The on-call engineer gets a Slack message: "I think this is X because of Y, here's the runbook section, here's a PR if you want it." They can approve, edit, or reject. Every interaction is logged.
Implementation notes
The PR is the unit of trust
The breakthrough wasn't the LLM — it was treating the version-controlled pull request as the contract between the agent and the team. A PR has reviewers, CI checks, deploy gates, rollback. The engineering team already trusts that workflow. We slotted the agent into that workflow rather than asking the team to trust a new one.

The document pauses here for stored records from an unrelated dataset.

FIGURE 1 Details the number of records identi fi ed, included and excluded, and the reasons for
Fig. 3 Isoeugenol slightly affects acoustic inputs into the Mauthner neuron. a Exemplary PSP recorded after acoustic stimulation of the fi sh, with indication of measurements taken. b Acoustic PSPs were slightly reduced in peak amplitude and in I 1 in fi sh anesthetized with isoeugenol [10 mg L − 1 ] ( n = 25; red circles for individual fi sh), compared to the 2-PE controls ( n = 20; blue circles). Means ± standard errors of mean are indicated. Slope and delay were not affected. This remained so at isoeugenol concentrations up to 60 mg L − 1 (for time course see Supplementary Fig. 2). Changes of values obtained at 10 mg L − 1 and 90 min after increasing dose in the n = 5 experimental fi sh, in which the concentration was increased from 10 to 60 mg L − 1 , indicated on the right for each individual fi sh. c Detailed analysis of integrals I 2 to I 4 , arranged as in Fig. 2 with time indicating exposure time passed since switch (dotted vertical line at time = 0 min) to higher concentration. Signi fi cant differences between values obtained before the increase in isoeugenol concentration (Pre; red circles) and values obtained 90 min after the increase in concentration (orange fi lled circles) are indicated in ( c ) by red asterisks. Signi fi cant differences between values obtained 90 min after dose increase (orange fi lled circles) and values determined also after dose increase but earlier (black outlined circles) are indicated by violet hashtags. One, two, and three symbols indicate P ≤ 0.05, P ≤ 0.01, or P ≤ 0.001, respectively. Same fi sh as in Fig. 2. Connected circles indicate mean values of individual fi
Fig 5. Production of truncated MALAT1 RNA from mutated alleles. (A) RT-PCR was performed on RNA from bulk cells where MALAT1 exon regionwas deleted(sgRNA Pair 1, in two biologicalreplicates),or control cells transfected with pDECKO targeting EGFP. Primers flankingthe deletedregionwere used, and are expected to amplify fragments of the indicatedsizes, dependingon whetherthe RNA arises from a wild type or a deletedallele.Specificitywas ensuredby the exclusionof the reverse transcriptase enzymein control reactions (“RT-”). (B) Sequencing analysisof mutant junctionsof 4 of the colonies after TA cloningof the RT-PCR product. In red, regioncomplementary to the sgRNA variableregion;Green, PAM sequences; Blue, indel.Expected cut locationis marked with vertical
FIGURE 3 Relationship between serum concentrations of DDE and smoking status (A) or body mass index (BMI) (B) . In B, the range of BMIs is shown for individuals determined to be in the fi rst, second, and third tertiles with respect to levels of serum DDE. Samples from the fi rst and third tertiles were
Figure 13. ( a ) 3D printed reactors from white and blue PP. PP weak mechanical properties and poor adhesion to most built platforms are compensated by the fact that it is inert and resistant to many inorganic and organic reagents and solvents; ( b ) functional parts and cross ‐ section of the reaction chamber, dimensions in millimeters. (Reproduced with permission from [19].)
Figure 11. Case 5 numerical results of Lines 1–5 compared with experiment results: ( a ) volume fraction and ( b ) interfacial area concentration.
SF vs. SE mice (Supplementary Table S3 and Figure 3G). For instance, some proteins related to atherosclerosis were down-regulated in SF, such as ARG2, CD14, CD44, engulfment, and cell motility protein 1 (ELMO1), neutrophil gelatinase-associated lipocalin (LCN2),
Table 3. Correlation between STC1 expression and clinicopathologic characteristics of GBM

Ground every claim in a tool call
The agent is prompted to never make a claim without citing a tool call output. If it can't find evidence, it says so. If it found contradictory evidence, it surfaces both. This is dull, slow agent behaviour — and it's the only kind that engineers trust.
Past incidents are the killer dataset
Most LLM-for-DevOps demos focus on real-time signals. The bigger unlock was historical. Querying Databricks for "last 90 days of alerts matching this fingerprint, plus the resolution that closed them" turned the agent from a clever generalist into a colleague who'd been on-call here before.
What didn't work
- Auto-applying anything. Tried it on dev clusters with strict guardrails. The political cost outweighed the time saved. Reverted to PR-only.
- Letting the agent propose new runbooks. Hallucinated steps. We restricted runbook output to quoting existing content with citations.
- Open-ended chat. Engineers hated it. Structured output (alert → diagnosis → evidence → proposed fix → PR link) won.
Results
Beyond the MTTR number, three softer wins:
- On-call retention improved. Engineers reported on-call as less exhausting. The first 20 minutes of context-rebuilding was gone.
- Runbook quality improved as a side effect. The copilot's tendency to surface stale runbook sections gave the team a clear backlog of docs to fix.
- Junior engineers ramped faster. The copilot's structured diagnosis became a teaching tool — new joiners read its reasoning to learn the platform.
What I'd do differently
- Start with one alert family. We tried to cover every alert in the first sprint. Should have shipped one — say, deployment-rollback alerts — and proven the loop before generalising.
- Invest in evals earlier. A small held-out set of past incidents with known good fixes would have caught two regressions we found in production.
- Be more aggressive about quoting. Anytime the agent paraphrased instead of quoting, trust dropped. Quoting verbatim is dull, but it's safe.
Tools used
Claude · AWS Lambda · EventBridge · OpenSearch · Prometheus · Grafana · CloudWatch · Confluence API · Databricks Lakehouse · Snowflake · ArgoCD · EKS · Terraform · Slack · Python · Bash · Go.